This summer, I’m looking forward to a lot of concerts – the Vancouver Folk Festival, Live at Squamish, and Ben Harper, along with Said the Whale, Hey Ocean!, Hannah Georgas, Neko Case, Mother Mother, The Be Good Tanyas, Dan Mangan, and Daniel Wesley, who will all be featured acts at Summer Live, a three-day celebration of 125 years since the city was incorporated put on by the City of Vancouver.

While Summer Live is an admission-free event, and I bought my ticket to Ben Harper, I’ll be volunteering at both the Vancouver Folk Festival and Live at Squamish – which is also what I did last summer. This will be my fourth year at Folk Fest, and it’s the highlight of my year (though this year it may have some pretty stiff competition from my road trip down to Los Angeles for the Animal Rights National Conference that I’ll be leaving for the Monday after the ‘Fest).

There are a lot of reasons and factors that contribute to how amazing the Folk Festival is in both my mind and my soul, and volunteering makes it extra-special. The music, the commradery of attendees and between the bands who perform alongside one another, the beauty of Jericho Park and the beach just outside the fences, and the ideas that are floated, not the least of which is that a better world is possible. Then on the inside track that volunteering gives you access to are the delicious, hot food that’s provided (with vegan options! and a lot of the musicians eat with the regular folk all weekend, too), space near the side of the main stage to watch the headliners from, and a wrap party that the two years I’ve gone to has gone on waaaaay past 2am and leaves your legs pretty upset with you the next couple of days from all the dancing.

 

Luluc at the Vancouver Folk Festival last summer

 

If you happen to be so lucky as I know I am, volunteering might just give you the opportunity to meet someone famous. For me, that was Michael Franti the first year I volunteered (who was also the reason I volunteered). I got the chance to talk to him when he was in the fenced off backstage area within the larger backstage area that is the volunteers’ space, and gave him some Pumpkin Oatmeal Raisin Cookies I’d made for him. Now that was the highlight of my summer, for sure. And I was in awe – he really had a quality about him that I can only describe as majesty, and I felt like he really knew a lot about this world, and was probably harbouring an old soul.

So far I’ve mostly talked about what I’ve gotten out of volunteering that’s easily measurable, but there’s so much more to it. I’ve also been fortunate enough in the past to participate in what was then a 9-month stint in Katimavik, and I learned an unending list of things about the world, myself, and communicating and living with people. It’s an experience I wouldn’t trade for anything else in the world, and it involved a lot of hours of volunteering. 40 per week, plus occational extras, to be exact. And some of it definitely felt back breaking, and a few days even involved bruises that had me almost worried for my internal organs (those days involved going into a logging site, selecting suitable logs, and hauling them out by hand to a waiting truck to be transported back to our work sponsor’s backyard, where we then spent something like a week peeling the bark off of them to ready them for their next incarnation as a foot bridge on one of the trails we were maintaining as part of our volunteering in Port Alberni, BC).
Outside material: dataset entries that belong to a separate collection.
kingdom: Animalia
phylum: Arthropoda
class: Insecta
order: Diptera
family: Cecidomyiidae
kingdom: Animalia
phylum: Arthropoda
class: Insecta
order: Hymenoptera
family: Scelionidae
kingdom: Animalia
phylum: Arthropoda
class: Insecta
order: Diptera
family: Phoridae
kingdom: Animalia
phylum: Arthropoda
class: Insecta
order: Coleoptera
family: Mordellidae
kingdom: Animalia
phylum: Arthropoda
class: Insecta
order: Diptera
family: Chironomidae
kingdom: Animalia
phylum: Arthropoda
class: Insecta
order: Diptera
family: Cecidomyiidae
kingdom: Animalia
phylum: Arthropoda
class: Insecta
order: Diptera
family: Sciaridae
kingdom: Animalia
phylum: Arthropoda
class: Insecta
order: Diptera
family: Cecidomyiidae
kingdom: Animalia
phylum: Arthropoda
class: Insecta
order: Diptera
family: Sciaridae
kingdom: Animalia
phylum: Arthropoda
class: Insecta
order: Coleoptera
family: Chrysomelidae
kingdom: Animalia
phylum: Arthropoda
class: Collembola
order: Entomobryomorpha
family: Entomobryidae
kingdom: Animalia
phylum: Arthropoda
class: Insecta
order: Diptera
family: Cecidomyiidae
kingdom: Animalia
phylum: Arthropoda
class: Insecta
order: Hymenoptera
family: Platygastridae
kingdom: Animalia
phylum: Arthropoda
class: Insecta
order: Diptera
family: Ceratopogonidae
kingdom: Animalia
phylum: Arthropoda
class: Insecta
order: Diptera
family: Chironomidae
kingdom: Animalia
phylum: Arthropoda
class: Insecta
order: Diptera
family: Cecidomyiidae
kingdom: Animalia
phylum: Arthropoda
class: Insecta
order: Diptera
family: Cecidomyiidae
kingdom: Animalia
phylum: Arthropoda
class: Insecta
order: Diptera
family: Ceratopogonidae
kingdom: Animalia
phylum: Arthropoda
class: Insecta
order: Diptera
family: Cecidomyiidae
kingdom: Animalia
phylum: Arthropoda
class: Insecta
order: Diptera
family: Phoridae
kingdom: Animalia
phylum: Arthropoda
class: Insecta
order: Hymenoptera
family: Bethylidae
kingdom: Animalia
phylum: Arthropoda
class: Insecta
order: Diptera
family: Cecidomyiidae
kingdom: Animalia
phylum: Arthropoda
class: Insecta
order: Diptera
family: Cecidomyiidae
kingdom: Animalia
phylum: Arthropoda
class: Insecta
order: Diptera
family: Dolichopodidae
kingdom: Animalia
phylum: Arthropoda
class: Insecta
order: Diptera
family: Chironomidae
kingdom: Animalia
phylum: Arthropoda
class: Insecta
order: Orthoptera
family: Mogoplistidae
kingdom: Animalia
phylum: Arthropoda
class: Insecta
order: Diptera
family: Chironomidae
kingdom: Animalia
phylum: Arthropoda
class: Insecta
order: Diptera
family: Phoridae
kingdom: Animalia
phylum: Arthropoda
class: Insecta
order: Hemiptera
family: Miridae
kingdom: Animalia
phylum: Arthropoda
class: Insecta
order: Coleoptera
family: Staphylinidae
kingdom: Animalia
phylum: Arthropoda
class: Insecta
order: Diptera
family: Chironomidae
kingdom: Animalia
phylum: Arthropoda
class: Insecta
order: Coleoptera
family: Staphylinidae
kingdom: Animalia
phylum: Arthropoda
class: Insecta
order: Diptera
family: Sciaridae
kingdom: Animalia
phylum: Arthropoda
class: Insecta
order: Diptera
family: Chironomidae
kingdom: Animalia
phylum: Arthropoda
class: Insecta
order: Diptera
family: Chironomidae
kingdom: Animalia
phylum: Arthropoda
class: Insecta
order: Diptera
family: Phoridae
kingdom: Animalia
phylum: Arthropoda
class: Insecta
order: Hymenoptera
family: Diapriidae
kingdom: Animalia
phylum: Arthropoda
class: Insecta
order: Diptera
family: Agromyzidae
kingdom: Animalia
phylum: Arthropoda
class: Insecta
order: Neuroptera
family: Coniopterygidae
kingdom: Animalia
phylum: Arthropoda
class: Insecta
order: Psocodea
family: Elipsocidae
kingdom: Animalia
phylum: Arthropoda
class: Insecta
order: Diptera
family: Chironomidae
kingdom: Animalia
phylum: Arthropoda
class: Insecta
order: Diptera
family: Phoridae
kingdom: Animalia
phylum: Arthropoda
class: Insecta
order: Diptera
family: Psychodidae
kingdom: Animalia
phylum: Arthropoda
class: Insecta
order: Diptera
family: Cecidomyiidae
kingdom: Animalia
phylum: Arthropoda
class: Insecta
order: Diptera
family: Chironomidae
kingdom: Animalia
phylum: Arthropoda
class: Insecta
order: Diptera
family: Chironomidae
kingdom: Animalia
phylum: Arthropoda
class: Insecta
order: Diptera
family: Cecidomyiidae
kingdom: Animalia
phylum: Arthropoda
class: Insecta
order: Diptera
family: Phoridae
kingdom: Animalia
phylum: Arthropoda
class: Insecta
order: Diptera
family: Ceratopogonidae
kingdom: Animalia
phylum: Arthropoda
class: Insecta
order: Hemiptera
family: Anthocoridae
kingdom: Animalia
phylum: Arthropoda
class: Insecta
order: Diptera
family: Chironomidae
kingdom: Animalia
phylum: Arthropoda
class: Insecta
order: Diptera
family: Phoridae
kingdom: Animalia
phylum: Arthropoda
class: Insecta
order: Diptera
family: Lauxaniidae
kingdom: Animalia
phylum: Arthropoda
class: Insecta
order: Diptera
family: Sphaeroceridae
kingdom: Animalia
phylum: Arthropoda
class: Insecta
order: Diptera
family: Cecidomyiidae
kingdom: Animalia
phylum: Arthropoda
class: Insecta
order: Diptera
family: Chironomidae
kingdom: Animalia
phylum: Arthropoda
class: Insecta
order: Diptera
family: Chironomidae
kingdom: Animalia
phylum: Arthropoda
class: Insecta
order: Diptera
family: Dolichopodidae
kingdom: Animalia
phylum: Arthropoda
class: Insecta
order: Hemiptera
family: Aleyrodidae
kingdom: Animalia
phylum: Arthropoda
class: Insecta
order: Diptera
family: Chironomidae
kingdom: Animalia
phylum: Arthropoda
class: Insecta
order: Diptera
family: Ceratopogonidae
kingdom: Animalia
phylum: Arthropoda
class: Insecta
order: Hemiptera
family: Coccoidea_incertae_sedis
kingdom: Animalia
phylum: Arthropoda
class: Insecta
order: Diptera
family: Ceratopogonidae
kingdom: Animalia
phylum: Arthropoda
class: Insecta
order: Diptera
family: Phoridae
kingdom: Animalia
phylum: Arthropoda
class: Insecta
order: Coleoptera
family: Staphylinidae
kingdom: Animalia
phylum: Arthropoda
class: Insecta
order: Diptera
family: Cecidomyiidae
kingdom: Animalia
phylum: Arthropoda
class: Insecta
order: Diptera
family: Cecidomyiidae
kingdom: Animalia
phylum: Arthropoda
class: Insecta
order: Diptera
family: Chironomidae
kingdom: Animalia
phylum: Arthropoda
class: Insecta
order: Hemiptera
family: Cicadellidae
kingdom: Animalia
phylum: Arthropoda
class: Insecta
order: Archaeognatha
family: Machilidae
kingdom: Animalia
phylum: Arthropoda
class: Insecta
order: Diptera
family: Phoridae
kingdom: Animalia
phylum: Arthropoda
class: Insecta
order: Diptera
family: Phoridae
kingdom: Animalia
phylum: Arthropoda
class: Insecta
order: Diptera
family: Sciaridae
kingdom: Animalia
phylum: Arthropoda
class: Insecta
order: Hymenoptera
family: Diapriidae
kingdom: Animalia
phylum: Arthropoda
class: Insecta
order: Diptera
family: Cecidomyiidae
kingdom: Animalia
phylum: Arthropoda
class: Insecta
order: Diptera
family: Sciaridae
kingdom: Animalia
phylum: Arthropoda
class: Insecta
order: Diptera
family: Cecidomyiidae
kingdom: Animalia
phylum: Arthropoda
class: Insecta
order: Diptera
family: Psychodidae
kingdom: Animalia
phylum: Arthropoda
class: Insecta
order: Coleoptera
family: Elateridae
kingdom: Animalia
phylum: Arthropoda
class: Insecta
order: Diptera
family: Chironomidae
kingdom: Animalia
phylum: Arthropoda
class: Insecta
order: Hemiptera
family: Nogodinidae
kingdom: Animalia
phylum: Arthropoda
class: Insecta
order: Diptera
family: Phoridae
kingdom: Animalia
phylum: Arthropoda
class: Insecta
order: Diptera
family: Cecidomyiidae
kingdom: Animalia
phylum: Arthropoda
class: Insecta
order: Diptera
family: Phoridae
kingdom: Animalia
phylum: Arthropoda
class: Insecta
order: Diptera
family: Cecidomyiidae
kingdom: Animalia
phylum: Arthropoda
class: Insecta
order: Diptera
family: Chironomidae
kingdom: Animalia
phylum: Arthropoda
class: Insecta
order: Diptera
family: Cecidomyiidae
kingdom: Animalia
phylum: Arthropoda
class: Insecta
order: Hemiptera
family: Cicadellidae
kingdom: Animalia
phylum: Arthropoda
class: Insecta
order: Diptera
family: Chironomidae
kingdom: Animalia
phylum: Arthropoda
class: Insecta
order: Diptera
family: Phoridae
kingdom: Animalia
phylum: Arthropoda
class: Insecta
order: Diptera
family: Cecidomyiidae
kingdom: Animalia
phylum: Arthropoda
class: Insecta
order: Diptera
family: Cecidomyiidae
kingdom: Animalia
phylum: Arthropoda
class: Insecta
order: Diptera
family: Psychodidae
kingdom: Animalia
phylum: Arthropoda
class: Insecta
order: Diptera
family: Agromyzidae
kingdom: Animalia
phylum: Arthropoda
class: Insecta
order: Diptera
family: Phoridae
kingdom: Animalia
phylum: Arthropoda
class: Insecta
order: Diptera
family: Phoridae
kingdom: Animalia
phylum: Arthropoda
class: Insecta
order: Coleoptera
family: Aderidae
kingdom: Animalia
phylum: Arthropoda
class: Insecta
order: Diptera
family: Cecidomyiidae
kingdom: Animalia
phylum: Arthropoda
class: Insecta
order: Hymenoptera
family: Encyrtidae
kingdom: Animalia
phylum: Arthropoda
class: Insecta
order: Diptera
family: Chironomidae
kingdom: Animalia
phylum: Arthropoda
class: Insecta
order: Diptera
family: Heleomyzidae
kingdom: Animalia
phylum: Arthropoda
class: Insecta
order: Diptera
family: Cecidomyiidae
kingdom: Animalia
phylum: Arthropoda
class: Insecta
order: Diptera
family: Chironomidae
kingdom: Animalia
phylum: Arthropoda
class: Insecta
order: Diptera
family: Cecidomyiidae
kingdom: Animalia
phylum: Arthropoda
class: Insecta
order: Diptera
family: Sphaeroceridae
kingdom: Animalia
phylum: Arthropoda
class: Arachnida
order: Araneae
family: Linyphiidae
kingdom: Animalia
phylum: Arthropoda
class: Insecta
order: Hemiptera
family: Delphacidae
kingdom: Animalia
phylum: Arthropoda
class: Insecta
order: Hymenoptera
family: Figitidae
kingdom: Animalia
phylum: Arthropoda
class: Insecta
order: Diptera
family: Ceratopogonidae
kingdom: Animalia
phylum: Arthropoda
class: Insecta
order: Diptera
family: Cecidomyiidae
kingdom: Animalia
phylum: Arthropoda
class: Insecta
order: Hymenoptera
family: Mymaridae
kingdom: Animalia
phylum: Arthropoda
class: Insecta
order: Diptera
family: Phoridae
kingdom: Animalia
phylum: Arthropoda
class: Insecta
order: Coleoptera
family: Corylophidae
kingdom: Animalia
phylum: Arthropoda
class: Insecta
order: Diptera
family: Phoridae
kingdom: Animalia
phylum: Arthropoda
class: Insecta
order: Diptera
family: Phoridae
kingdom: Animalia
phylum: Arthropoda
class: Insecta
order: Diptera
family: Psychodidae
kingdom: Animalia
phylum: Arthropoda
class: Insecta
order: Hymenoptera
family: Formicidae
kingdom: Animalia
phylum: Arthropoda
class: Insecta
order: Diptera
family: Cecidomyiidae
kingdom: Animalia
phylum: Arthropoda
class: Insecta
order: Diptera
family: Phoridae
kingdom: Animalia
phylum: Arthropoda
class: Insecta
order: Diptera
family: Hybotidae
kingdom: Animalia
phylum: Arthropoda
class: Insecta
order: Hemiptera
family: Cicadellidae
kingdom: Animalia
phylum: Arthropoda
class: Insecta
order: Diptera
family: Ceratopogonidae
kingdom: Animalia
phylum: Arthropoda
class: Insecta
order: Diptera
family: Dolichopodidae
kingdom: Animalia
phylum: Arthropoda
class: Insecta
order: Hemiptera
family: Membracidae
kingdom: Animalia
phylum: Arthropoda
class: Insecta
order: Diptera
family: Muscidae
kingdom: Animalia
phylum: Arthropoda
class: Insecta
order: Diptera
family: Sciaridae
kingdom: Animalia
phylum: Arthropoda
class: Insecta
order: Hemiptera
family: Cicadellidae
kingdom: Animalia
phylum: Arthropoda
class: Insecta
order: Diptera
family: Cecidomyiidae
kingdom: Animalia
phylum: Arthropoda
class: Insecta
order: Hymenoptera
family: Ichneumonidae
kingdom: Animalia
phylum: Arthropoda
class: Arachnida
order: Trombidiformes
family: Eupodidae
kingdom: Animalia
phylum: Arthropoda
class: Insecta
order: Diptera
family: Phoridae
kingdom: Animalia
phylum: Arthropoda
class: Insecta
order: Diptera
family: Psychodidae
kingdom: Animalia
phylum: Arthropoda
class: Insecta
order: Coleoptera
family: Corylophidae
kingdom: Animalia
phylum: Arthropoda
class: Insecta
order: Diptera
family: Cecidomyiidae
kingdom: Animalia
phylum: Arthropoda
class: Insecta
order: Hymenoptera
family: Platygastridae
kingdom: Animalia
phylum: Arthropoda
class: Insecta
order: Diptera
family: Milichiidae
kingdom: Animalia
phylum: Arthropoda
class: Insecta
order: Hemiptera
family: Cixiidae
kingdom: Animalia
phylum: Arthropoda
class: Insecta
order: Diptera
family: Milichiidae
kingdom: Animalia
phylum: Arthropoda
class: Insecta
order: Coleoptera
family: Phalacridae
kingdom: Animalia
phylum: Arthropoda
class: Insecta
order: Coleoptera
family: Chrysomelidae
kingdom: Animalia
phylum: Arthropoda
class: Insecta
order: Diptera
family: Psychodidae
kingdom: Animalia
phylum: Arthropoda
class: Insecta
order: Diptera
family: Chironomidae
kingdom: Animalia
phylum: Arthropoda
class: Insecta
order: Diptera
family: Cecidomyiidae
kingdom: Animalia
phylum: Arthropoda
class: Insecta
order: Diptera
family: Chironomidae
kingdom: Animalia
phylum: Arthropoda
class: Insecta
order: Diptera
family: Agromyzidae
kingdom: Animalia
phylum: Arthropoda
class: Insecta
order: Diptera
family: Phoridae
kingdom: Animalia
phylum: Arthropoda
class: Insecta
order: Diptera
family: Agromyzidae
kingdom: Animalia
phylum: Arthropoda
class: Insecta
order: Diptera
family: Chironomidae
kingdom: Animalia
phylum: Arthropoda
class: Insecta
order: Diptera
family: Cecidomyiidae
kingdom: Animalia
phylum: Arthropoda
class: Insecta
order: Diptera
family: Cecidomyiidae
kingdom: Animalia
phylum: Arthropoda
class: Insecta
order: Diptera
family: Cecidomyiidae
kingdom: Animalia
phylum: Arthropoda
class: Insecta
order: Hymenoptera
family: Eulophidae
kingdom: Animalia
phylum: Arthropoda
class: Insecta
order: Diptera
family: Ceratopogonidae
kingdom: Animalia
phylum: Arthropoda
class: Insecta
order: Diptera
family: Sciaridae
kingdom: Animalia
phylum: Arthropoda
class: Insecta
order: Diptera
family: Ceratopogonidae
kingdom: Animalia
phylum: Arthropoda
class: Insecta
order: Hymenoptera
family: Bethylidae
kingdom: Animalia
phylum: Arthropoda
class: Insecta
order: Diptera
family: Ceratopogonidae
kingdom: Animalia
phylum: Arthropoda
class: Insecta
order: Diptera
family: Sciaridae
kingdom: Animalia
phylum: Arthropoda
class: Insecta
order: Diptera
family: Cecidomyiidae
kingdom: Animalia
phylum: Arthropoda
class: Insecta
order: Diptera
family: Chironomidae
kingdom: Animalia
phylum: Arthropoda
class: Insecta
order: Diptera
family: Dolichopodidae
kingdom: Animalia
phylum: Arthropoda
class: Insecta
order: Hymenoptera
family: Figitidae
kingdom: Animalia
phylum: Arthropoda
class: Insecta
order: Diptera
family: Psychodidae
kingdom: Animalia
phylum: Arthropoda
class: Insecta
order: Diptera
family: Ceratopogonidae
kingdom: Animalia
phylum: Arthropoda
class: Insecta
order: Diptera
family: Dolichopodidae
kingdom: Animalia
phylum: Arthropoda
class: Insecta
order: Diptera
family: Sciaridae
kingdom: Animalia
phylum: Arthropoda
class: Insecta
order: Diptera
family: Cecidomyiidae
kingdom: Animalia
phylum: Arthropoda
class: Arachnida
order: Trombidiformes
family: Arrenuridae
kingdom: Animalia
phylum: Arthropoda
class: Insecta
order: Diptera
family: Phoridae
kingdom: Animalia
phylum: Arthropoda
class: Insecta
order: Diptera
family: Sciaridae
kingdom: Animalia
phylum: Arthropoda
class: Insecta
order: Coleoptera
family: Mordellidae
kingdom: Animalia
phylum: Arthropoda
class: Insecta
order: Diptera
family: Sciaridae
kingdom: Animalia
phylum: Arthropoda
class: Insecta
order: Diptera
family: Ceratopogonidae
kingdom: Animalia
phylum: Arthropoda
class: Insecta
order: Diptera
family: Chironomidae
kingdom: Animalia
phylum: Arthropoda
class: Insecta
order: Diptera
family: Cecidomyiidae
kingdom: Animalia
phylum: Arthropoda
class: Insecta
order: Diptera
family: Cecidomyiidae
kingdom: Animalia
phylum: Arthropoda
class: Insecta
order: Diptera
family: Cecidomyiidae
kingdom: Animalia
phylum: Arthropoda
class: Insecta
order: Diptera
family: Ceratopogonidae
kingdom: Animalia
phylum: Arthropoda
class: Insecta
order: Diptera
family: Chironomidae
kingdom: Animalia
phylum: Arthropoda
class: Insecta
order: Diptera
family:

Katimavik is an amazing, coast-to-coast example of just what volunteering does not only for yourself, but also for those you volunteer for. A 2002 study about the program determined that the net impact to benefit the Canadian economy through the program (taking into account factors such as a participant’s increased employability at the conclusion of the program as a result of skills learned therein) is $8,812 per participant. That’s dang impressive, especially when you consider that approximately 1,000 youth aged 17-21 participate in the program every year.

What I wanted to point out here is that, even though probably a majority of Canadians have never heard of Katimavik (basing this solely on my own story preface of, ‘Have you heard of Katimavik?’ and the percentage of people who have vs. who haven’t heard of the program), you’ve probably benefitted either directly or indirectly in some way because of it.

Katimavictims as we like to call ourselves (Will Ferguson also wrote a memoir of his time spent in Katimavik in its 80s hey-day, called I Was A Teenage Katimavictim, which only spurred us on in my group) hold such positions as my own trail building, data entry, and high school library assistance, as well as in food banks, at Big Brothers/Big Sisters, Habitat for Humanity, in daycares, at museums, and all sorts of non-profits you may never have heard of, thought of, or realized were non-profit.

So there’s just a little taste of what volunteering can do for you, along with what it might be doing for you right now – whether you’re aware or oblivious of it. I highly recommend volunteering. I don’t even realize I’m doing it half the time, or at least it doesn’t really feel like it when I’m at my current recurring gig Co-Hosting the Animal Voices Radio Show in Vancovuer every week. That’s an opportunity I’ve wanted since I was 10 years old, and am now seeing come to fruition. It’s also something that wouldn’t be possible if I wasn’t willing and ready to volunteer when opportunities come my way.

I’d like to invite you to try volunteering today, be it as a means to get in to a concert, or scrubbing cages and floors at an animal shelter. You’ll be a better and happier version of yourself if you do.